Der Forscher berichtet darin zunächst von AHRENSBURG, dem
ältesten Wohnplatz des Nordens, der sogar noch weiter
zurückreicht als die Stätte von Duvensee. In der Gegend um
Ahrensburg haben, wie aus zahlreichen Funden hervorgeht,
Menschen bereits zu einer Zeit gewohnt, als dort noch
unwirtliche Tundra war und dort das Renntier und der
Riesenhirsch gejagt wurde. Dann aber geht Dr. Schwantes zu den
Schaalseefunden Alexanders v. Zastrow über, indem er schreibt:
"Beim SCHAALSEE gelang es dem unermüdlichen Spürsinn eines dort
ansässigen Forschers in Gemeinschaft mit dem Museum für
Völkerkunde, die
1928/2 - 62
1928/2 - 63
mannigfachen Überreste einer Zivilisation zu entdecken, die wir
SCHAALSEE-ZIVILISATION nennen. Selbst der erfahrene Fachmann
betrachtet sie zunächst nur mit einer gewissen Verblüffung; was
am Schaalsee zutage kam, hat nichts mit den zwar uralten, aber
doch schon auf raffinierter Höhe der Schlagtechnik stehenden
Zeugnissen der Steinarbeit der alten Ahrensburger zu tun, die
einem Stamme der Jungpaläolithiker" angehört haben, also einer
dem heutigen Europäer im Körperbau und sicher auch im Geiste
schon sehr nahestehenden Menschheit. Was am Schaalsee entdeckt
wurde, steht weit unter den Leistungen der Jäger von Ahrensburg.
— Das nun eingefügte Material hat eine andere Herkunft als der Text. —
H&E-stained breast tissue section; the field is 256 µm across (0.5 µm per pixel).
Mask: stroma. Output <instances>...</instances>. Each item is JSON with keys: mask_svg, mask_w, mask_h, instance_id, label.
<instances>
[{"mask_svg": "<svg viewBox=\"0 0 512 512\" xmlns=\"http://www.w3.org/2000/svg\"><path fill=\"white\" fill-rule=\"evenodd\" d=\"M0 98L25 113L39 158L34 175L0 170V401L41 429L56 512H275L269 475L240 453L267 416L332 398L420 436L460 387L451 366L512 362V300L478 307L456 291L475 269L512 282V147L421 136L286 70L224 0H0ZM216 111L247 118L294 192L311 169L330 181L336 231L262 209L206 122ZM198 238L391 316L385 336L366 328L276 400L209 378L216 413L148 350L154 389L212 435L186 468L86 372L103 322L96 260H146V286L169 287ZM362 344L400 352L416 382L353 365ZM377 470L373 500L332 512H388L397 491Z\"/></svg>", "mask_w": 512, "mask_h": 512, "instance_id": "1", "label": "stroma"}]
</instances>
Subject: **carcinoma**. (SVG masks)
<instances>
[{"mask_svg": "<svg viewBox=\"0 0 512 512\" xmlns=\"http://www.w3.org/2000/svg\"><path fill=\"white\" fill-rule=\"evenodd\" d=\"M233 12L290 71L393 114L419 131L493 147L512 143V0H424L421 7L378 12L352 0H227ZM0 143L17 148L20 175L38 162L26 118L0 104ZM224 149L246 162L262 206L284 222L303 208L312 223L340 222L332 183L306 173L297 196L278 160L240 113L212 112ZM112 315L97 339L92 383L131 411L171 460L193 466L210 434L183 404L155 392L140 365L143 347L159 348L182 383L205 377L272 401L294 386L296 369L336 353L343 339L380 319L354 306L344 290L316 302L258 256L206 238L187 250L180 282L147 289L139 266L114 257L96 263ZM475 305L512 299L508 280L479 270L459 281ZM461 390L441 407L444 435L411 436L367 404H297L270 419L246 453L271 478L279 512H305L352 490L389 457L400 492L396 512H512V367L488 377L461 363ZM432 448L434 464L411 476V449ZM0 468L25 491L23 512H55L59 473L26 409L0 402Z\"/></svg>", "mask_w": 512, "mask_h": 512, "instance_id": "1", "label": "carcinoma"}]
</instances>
Die dort gefundenen Feuersteingeräte sehen denen, die von jener
vielbesprochenen ausgestorbenen älter-eiszeitlichen
Neandertalrasse gefertigt wurden, so ähnlich, daß einer der
besten Kenner der Geräte des eiszeitlichen Menschen und Besitzer
des größten privaten Museums in Deutschland, den ich unlängst
ohne Vorbereitung an unsere Sammlung heranführte, sofort
erklärte: "Paläolithisch, aber sehr früh!" Nun, sehr früh können
diese Dinge nicht sein, da sie auf Ablagerungen aus der jüngsten
Eiszeit liegen, aber die Ähnlichkeit mit jenen
altpaläolithischen Geräten ist schlagend, oft sind die Formen
sogar identisch. Wer hat dort in einer verhältnismäßig späten,
nach unseren Begriffen immer noch sehr frühen Zeit gewohnt und
noch immer so plumpe Scherben von Feuersteinknollen
heruntergeschlagen wie der Neandertaler wohl 50 000
Jahre vor ihm? Diese Frage wird uns noch lange beschäftigen;
heute vermögen wir die Antwort noch nicht einmal andeutungsweise
zu geben. Hat tatsächlich der Mensch der älteren Steinzeit hier
noch gehaust, nachdem er vor 50 000 Jahren seine
Jagdgebiete im mittleren und südlichen Europa vor einer höher
begabten Rasse räumte? War dies eins seiner Rückzugsgebiete? Man
kommt nicht umhin, von so roher Technik in verhältnismäßig so
später Zeit auch auf eine ganz andere Geistesbeschaffenheit zu
schließen, eben auf eine alt-paläolithische. Die Funde von
Ahrensburg sehen neben denen vom Schaalsee geradezu vollendet
aus, und doch sind letztere, wenn nicht unsere ganze heutige
Auffassung der Eiszeit-Biologie uns trügt, NICHT VIEL ÄLTER ALS
AHRENSBURG - möglicherweise sogar jünger. Es ist wie das
plötzliche Auftauchen einer uns bisher ganz entgangenen Welt,
wie das unerwartete Aufblitzen einer Erkenntnismöglichkeit aus
einem bisher dunklen Felde.
Was die Bewohner des Moränengeländes vom Schalsee aus ihren
plumpen Feuersteinscherben fertigten, kam über diese nicht sehr
wesentlich hinaus. Immerhin gelangen ihnen ganz gute sogenannte
Handspitzen (wie aus der Zeit der Neandertaler von Le Moustier),
Bohrer, Schaber (wieder den plumpen Moustierschabern zum
Verwechseln ähnlich) und anderes Kleingerät, wie es eben der
Alt-Paläolithiker fertigte. Ihre Handfertigkeit steht unserem
Empfinden unendlich viel ferner als die der eiszeitlichen
Ahrensburger; es ist, als ob sich hier Äußerungen einer noch
sehr tierhaften Seele kundtun. Der Mensch von Ahrensburg wird
als Jung-Paläolithiker dem heutigen Europäer irgendwie
blutsverwandt gewesen sein: der rätselhafte Verfertiger der
Schaalsee-Geräte aber erscheint als Nachzügler einer so weit
entschwundenen Vorwelt, daß unsere Phantasie erlahmt, wenn sie
ein Bild von seinem Leben und Treiben entwerfen möchte."